所给摘录:
━━━━━━━━━━
本发明是通过研究海藻糖合成酶基因的保守序列,然后设计相关的兼并PCR引物从灰产色链霉菌中克隆得到海藻糖合成酶的编码基因。所采用的实验方法,包括聚合酶链式反应(PCR)技术;DNA的提取、酶切、连接等DNA分子操作技术,以灰产色链霉菌总DNA为模板,扩增出一段可能为海藻糖合成酶编码基因的DNA序列(Sg-TreS),把这一段DNA序列连接到表达载体上如pET-30a等表达质粒上,然后导入大肠杆菌进行高效表达,获得该基因表达的目的蛋白进行研究,确定基因的功能和酶学特性,证实了这一段DNA序列编码的是一种特性特征与前人发现不同的海藻糖合成酶。这些不同的特性特征包括:基因来源不同、DNA序列和氨基酸序列的不同、酶的分子大小不同、酶的最适反应温度和最适pH不同。目前尚无检索到公开的文献和专利等关于从灰产色链霉菌中克隆得到海藻糖合成酶基因的报道,或者是关于利用灰产色链霉菌制备海藻糖的报道,因此可以判断本发明属于一种新发明。
从灰产色链霉菌得到的海藻糖合成酶具有以下特征:
1.该海藻糖合成酶的编码基因长度为1716个碱基对,编码572个氨基酸,分子量约为65.9 kD
2.该海藻糖合成酶的适合反应温度为15~35℃,优选20~25℃
3.该海藻糖合成酶的适合应的pH在6.0~8.0,优选pH为7.0~7.5
4.二价金属离子的浓度在5m mol/L时, Cu2+对该海藻糖合成酶活有明显的抑制作用,而其它Fe3+、Zn2+、K1+、Ca2+、Mn2+、Fe2+和Ba2+对该海藻糖合成酶活没有抑制作用。
━━━━━━━━━━
所给信息:
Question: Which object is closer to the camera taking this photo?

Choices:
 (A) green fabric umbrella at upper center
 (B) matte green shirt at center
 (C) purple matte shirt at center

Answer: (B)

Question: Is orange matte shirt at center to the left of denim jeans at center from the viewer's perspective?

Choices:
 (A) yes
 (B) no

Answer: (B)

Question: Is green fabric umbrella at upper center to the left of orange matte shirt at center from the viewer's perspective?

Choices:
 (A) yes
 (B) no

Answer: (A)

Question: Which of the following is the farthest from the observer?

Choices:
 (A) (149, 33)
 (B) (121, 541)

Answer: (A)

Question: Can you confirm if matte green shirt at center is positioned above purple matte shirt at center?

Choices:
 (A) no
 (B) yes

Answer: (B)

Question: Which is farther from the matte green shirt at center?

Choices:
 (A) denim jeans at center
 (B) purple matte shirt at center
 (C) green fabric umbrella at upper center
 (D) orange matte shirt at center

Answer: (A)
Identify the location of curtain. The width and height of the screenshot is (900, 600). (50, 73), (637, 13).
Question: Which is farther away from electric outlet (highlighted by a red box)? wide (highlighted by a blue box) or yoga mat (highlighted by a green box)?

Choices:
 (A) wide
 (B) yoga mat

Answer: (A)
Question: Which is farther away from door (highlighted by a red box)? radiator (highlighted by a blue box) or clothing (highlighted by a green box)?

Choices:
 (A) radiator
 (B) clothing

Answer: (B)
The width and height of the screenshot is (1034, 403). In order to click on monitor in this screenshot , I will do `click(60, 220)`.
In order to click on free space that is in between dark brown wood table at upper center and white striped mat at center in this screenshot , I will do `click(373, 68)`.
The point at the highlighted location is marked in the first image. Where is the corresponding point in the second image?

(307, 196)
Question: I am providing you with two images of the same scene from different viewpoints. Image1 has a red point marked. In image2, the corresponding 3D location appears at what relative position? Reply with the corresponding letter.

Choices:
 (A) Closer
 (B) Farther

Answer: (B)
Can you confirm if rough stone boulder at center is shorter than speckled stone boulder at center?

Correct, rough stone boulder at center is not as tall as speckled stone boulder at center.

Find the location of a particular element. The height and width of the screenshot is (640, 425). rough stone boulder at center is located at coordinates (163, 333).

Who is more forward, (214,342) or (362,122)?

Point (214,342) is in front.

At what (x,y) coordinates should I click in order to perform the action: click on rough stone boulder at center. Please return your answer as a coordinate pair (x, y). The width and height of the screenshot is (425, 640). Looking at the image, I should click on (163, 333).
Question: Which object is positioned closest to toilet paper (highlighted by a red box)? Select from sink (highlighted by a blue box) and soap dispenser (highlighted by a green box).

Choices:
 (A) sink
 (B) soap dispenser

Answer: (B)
━━━━━━━━━━
指定任务 1:
请将海藻糖合成酶摘录中以"本发明是通过研究海藻糖合成酶"开头、以"以判断本发明属于一种新发明。"结尾的部分原样照录下来。
指定任务 2:
根据海藻糖合成酶摘录回答下列问题:
(a) 该海藻糖合成酶的编码基因长度为多少个碱基对?
(b) 该海藻糖合成酶优选的反应温度是多少?
(c) 二价金属离子浓度为5m mol/L时,哪种离子对该酶活有明显的抑制作用?

作答区 1:
本发明是通过研究海藻糖合成酶基因的保守序列,然后设计相关的兼并PCR引物从灰产色链霉菌中克隆得到海藻糖合成酶的编码基因。所采用的实验方法,包括聚合酶链式反应(PCR)技术;DNA的提取、酶切、连接等DNA分子操作技术,以灰产色链霉菌总DNA为模板,扩增出一段可能为海藻糖合成酶编码基因的DNA序列(Sg-TreS),把这一段DNA序列连接到表达载体上如pET-30a等表达质粒上,然后导入大肠杆菌进行高效表达,获得该基因表达的目的蛋白进行研究,确定基因的功能和酶学特性,证实了这一段DNA序列编码的是一种特性特征与前人发现不同的海藻糖合成酶。这些不同的特性特征包括:基因来源不同、DNA序列和氨基酸序列的不同、酶的分子大小不同、酶的最适反应温度和最适pH不同。目前尚无检索到公开的文献和专利等关于从灰产色链霉菌中克隆得到海藻糖合成酶基因的报道,或者是关于利用灰产色链霉菌制备海藻糖的报道,因此可以判断本发明属于一种新发明。

作答区 2:
(a) 1716个碱基对
(b) 20~25℃
(c) Cu2+